**WHAT IS NEEDED:**
Below are the entries. Transcribe exactly the lines from the one with "ring dip: (1185, 775)" through the one with "pinky tip: (1220, 821)", ends included, and leave out all others.

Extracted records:

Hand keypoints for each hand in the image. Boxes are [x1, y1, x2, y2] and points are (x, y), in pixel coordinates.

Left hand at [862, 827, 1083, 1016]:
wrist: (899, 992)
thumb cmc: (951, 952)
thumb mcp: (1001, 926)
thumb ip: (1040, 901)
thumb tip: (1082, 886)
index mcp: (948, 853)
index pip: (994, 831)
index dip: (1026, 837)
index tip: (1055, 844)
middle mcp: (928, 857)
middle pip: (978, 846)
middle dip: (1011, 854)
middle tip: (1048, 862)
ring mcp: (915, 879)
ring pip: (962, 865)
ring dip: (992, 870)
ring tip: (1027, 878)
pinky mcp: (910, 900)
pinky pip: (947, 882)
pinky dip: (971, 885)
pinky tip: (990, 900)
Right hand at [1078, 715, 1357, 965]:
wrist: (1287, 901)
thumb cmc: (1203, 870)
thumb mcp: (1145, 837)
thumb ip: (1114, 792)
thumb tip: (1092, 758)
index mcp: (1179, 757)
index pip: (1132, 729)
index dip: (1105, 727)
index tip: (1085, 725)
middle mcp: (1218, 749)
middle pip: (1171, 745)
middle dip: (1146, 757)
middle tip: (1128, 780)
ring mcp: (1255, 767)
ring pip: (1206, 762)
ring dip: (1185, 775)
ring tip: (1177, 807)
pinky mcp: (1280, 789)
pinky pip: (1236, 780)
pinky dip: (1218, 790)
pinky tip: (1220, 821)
==
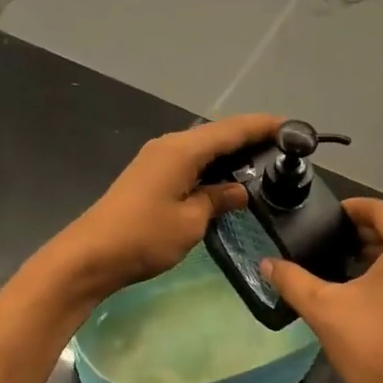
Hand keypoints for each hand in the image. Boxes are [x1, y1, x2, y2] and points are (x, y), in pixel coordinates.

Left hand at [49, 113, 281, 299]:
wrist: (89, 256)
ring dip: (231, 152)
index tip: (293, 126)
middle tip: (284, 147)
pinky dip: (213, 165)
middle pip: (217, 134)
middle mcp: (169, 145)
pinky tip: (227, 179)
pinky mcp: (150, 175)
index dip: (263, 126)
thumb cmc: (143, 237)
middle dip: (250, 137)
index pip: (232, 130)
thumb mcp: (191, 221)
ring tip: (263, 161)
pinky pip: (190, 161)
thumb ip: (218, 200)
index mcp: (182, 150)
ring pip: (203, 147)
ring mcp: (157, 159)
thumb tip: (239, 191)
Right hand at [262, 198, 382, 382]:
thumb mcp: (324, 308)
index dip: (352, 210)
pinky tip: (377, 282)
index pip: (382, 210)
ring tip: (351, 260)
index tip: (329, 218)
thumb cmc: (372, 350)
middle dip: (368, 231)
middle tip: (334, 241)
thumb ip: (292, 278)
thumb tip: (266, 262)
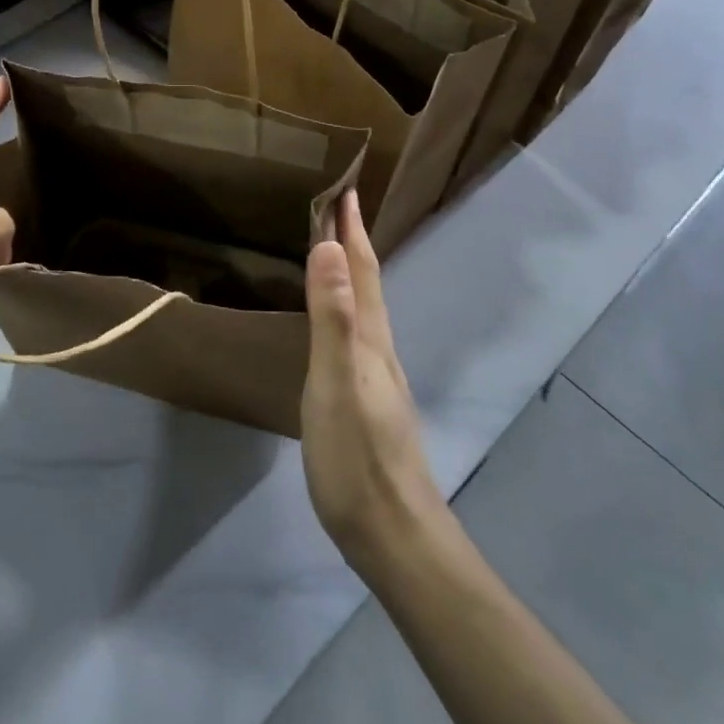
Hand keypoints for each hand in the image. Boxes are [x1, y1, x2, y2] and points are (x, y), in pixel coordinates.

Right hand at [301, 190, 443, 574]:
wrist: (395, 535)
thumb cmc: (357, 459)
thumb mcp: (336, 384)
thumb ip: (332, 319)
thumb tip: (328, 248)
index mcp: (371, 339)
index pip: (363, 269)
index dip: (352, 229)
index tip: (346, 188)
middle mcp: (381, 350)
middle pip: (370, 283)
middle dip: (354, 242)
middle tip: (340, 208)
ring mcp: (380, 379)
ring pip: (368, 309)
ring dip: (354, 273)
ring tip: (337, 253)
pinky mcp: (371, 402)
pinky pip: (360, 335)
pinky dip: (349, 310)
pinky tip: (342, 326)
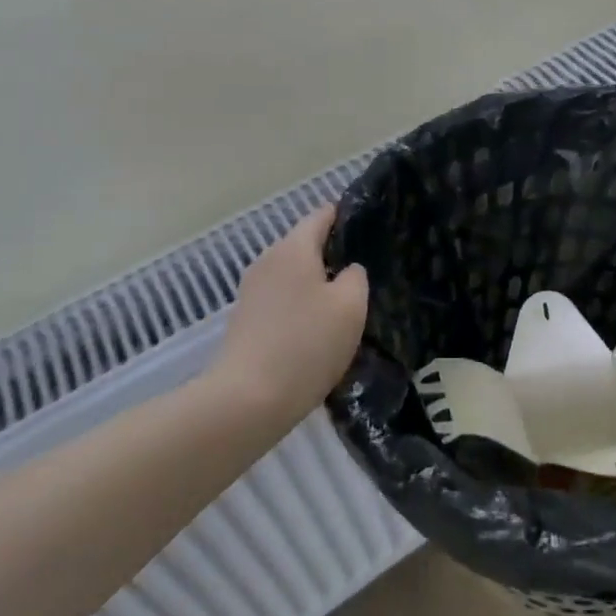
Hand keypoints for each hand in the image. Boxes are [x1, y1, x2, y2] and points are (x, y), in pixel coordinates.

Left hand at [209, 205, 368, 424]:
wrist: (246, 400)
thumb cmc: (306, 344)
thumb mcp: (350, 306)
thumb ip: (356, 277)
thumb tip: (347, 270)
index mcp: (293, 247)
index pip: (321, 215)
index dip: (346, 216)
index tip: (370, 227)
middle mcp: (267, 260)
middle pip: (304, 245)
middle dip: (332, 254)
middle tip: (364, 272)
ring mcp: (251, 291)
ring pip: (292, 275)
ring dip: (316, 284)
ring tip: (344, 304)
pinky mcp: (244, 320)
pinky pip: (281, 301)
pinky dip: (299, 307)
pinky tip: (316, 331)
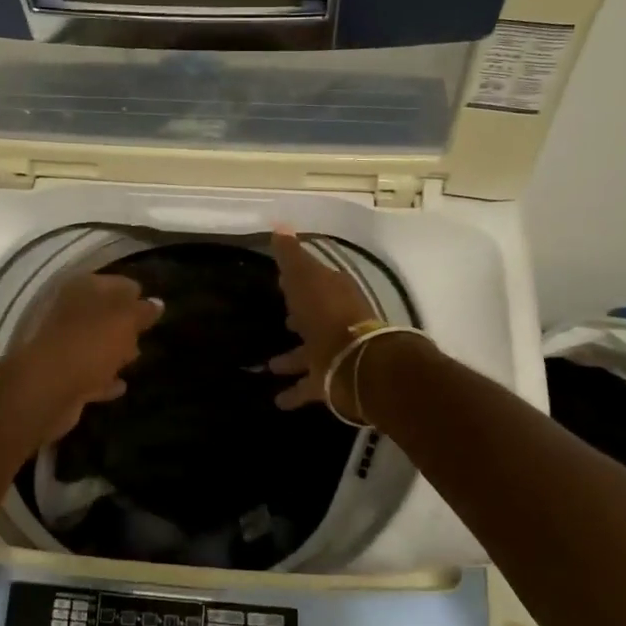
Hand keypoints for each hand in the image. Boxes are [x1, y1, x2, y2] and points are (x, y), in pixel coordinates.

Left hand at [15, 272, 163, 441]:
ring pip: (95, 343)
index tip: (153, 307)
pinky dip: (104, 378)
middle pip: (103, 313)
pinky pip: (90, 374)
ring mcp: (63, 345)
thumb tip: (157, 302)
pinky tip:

**SOLUTION TO THIS PROBLEM:**
ring dip: (1185, 775)
ring tip: (1177, 807)
pinky mcp: (1280, 789)
pinky pip: (1236, 780)
pinky dip: (1218, 790)
pinky tip: (1220, 821)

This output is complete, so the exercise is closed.